In saying that, it has all been bittersweet for me. Why? Because it brings home the fact that I did not have to let my first son go. We would have been fine. I could have made it. WE could have. I know this now after experiencing it with his brother. Nothing could ever convince me otherwise. I believed the lies that were spoon fed to me that the older couple who were married would be better for my child than me, his mother could and would have ever been. That is tragic.

My heart goes out to those who have experienced secondary fertiltiy due the trauma of losing their children. As traumatic as my adoption experience was for me; I so greatful for the second chance at motherhood.

CullyRay said...

Amanda... when I saw the title I was excited because I took "infertility" to mean "unable" physically and I had just read a blog where some natural Mothers had been discussing the things that had been done to them in maternity homes and hospitals by the "care takers" (?? NOT)... which could have caused such damage that they would have been rendered 'infertile'. Of course I didn't save the blog and now I can't find it again (sometimes the internet is like a rabbit hole!!).
Venessa - God Bless You, Sweet girl!! BIG hugz!

Lorraine Dusky said...

Thanks for writing such an informative intelligent blog...

I'm one of the women who never had another child. Life just did not work out that way. My daughter, whom I relinquished, however did have two daughters; one she also relinquished; one she was able to keep. As you know, Amanda, I'm looking forward to meeting the one who got away next week! Can not wait! In her emails she sounds so much like me...I could have written them, as she talks about her writing career and what she's going to wear to perform in at a jazz joint where she reads her poetry.

Love you blog, it's always interesting and smart.

Amanda said...

@Cully, we ARE kindred spirits aren't we?? :-) I thought the same exact thing when I saw the title of the article. I plan on emailing her to ask her about that and will let you know. It's probably not the blog you were referring to but here's one I found a while ago: http://mississippiappendectomy.wordpress.com/ I believe it was Roe v. Wade or another similar court case where women testified about having botched births, forced hysterectomies, and secretly placed IUDs for the purpose of keeping them from having children again as well.

@Lorraine, thank you and ((hugs)). I can't wait to hear about your up-coming meeting with your granddaughter. I know it will be everything you're dreaming of :-)

birthmom1986 said...

Thanks for bringing this up. I had one more son after I was forced to relinquish my daughter.
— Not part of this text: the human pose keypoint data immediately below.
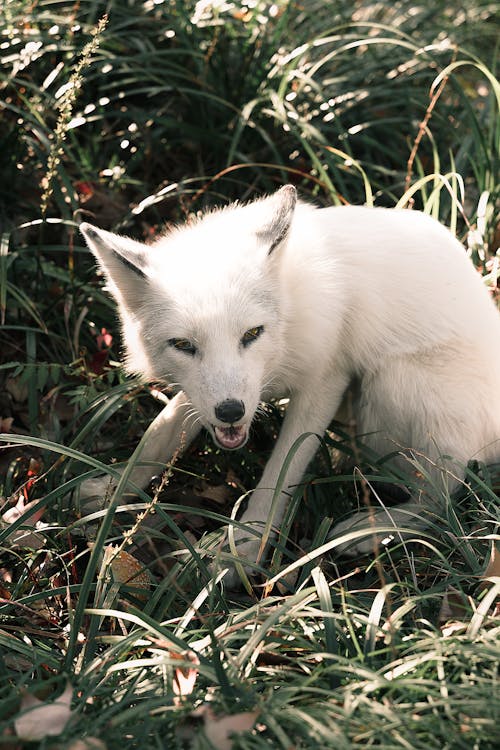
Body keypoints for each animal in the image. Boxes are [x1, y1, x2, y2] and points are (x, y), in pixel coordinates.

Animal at [80, 188, 500, 580]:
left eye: (252, 334)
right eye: (184, 345)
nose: (230, 411)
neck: (289, 315)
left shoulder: (326, 379)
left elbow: (280, 473)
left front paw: (242, 549)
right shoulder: (210, 395)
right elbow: (160, 432)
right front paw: (111, 490)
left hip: (393, 384)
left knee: (442, 501)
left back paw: (375, 529)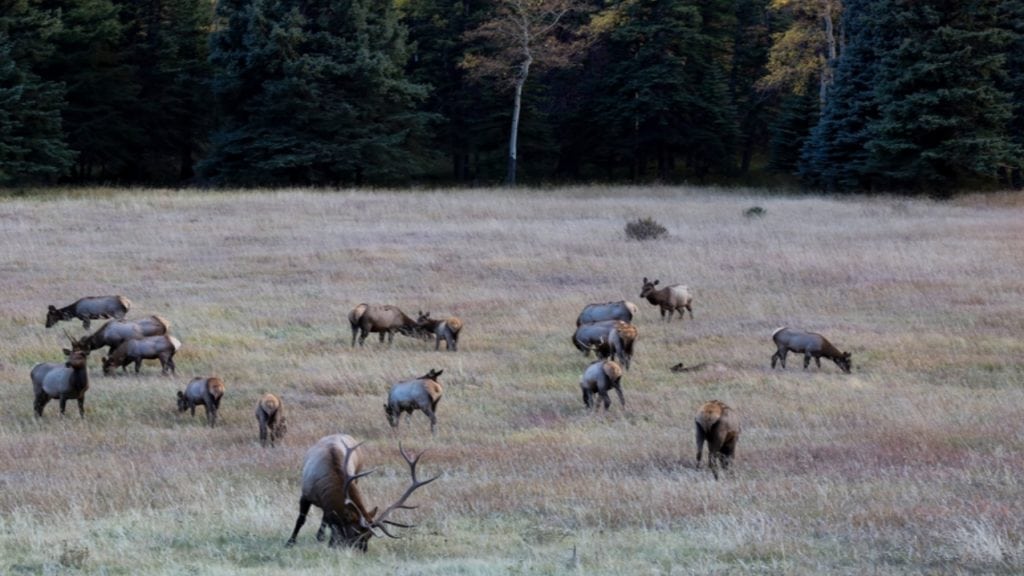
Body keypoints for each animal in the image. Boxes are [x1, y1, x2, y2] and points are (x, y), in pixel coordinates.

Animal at [286, 432, 438, 549]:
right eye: (355, 533)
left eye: (369, 536)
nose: (362, 550)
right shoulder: (305, 495)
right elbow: (301, 519)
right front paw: (290, 542)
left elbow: (329, 520)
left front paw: (327, 540)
The only difference was I had a wedding band on my finger.

I had only him after that because I felt that I was unable to bond like I should have for the first few months. Until after the "OMG someone is going to take him away" fear left me. By then, I had my mind made up. It would be only him.
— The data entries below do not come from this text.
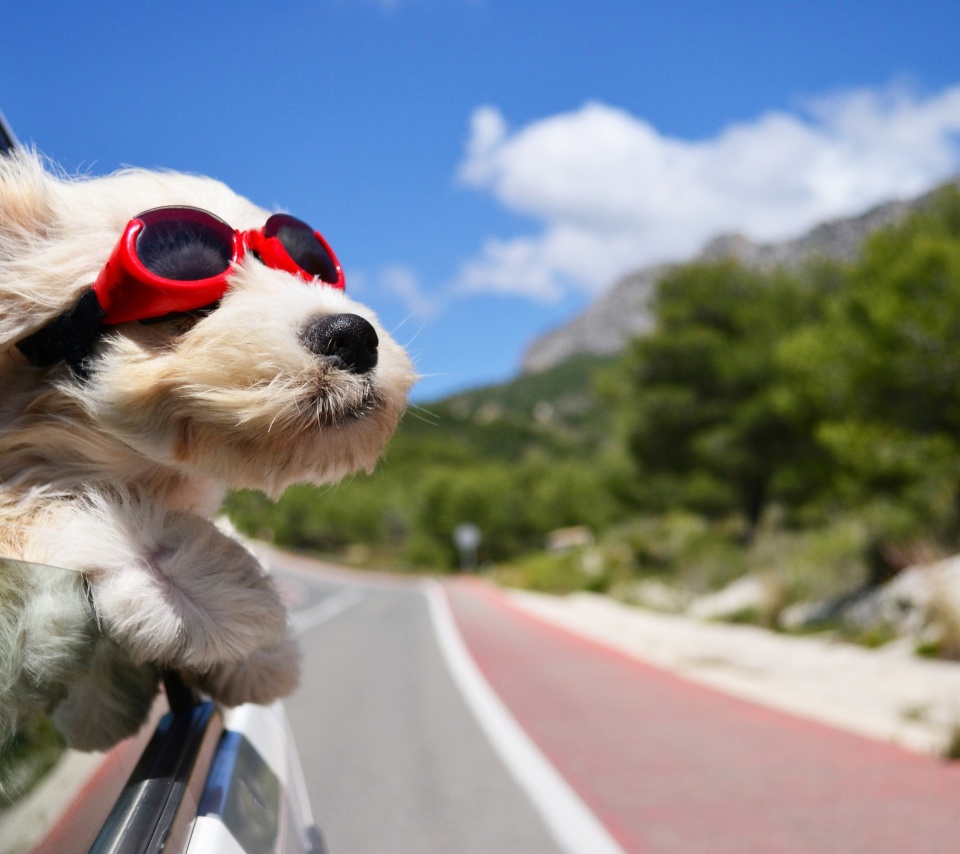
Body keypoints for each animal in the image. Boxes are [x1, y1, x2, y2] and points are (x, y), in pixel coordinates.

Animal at [0, 150, 416, 752]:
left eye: (310, 265)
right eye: (186, 294)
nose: (353, 335)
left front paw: (257, 654)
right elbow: (44, 507)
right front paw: (210, 593)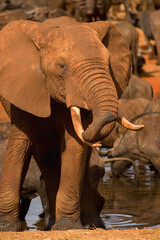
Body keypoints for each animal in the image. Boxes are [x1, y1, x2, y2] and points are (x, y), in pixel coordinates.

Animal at [0, 15, 145, 232]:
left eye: (108, 62)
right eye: (62, 67)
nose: (110, 116)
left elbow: (74, 145)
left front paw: (67, 227)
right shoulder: (23, 91)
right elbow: (20, 143)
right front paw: (7, 228)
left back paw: (91, 224)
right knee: (46, 156)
Fortunately, I have since reunited with my daughter and I'm so glad to have both of them in my life now.

Anonymous said...

I'm one of those infertile women after losing my daughter. I did get pregnant again a couple years, and miscarried after waking up from nightmares of losing this baby to child traffickers, just like my first daughter. It is looking pretty grim in terms of being able to get pregnant in the future. So many regrets...

Robin said...

"So why is it then, when a woman is making probably the most life-altering decisions she could ever possibly make based on the needs she (*thinks she) can't fulfill for her child, that she is asked to consider the needs of couples?


Unknown said...

Interesting column. I noticed the same in a Dutch Foundation of birthmothers. Many of them had not had other children after relinquishing their first-born for adoption. Of course it is hard to say if the birthmothers who contacted us are an accurate representation of the total Dutch population of birthmothers. I also noted that many of them seemed to have weightproblems (just like me) which are known to be connected with being out of touch with your feelings. Repressing your feelings is all too familiar to birthmothers!